→ WHAT THE TASK REQUIRES
Could you set down exactly the lines of the data below, starting at the one that holds "ur vous aider" and ending at the one that holds "Análise do especialista", both included, and only those?

→ RECORDS SUPPLIED
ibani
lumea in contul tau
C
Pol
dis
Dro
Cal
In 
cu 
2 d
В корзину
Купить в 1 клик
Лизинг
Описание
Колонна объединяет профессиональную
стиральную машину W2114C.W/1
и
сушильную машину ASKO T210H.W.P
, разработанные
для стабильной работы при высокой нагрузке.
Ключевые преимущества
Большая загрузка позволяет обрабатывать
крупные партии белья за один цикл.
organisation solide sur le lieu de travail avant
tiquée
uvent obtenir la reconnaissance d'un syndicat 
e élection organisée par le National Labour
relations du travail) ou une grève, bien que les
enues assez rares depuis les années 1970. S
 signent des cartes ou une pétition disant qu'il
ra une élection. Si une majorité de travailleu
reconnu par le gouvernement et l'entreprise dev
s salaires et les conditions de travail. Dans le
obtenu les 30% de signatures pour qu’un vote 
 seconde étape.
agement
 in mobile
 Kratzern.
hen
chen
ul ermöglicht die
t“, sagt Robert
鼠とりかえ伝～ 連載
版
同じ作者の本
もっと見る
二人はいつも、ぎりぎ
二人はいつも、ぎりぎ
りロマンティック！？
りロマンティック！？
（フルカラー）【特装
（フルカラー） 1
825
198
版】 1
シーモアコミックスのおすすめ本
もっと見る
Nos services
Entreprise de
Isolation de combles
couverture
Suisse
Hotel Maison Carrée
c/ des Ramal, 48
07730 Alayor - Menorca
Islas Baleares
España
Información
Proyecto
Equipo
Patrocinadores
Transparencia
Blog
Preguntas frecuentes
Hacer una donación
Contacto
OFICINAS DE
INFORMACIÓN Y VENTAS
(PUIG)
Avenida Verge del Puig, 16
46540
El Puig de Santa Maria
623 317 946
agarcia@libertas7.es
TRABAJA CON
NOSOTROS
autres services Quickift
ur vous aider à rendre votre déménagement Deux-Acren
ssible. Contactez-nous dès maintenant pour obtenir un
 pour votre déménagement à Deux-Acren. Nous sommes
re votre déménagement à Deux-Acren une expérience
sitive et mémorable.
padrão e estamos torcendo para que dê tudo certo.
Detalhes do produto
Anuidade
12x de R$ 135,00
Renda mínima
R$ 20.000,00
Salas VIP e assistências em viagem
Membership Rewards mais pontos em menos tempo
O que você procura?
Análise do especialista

==

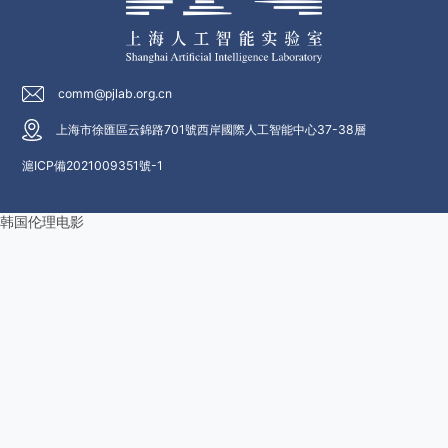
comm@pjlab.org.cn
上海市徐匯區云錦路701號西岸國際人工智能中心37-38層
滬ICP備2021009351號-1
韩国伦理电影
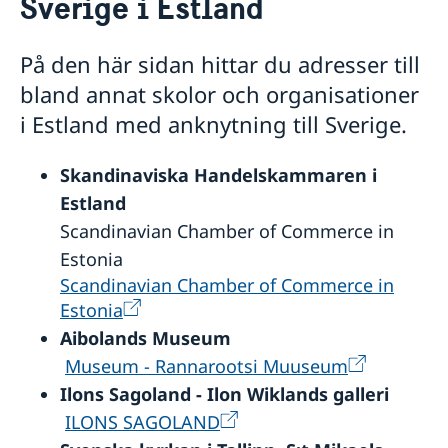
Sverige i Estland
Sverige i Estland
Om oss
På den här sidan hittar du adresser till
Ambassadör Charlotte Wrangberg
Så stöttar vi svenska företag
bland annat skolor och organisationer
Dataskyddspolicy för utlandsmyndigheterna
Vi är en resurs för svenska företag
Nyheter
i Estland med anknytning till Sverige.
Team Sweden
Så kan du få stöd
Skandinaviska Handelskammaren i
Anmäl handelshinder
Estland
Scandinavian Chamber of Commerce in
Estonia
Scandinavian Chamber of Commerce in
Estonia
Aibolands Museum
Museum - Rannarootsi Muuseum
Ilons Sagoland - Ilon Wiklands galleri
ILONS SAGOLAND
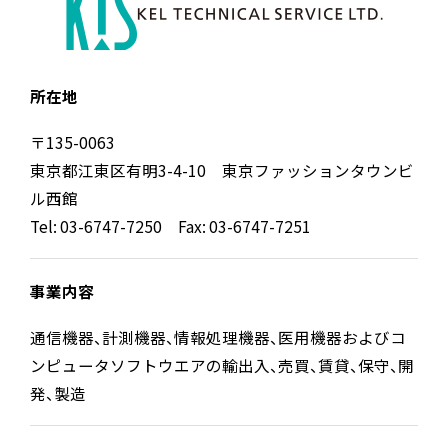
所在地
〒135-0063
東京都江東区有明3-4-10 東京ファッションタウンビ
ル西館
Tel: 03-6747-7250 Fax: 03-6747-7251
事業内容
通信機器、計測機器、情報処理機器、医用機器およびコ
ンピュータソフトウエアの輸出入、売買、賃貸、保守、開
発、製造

→ PROBLEM SOLUTION
ur vous aider à rendre votre déménagement Deux-Acren
ssible. Contactez-nous dès maintenant pour obtenir un
 pour votre déménagement à Deux-Acren. Nous sommes
re votre déménagement à Deux-Acren une expérience
sitive et mémorable.
padrão e estamos torcendo para que dê tudo certo.
Detalhes do produto
Anuidade
12x de R$ 135,00
Renda mínima
R$ 20.000,00
Salas VIP e assistências em viagem
Membership Rewards mais pontos em menos tempo
O que você procura?
Análise do especialista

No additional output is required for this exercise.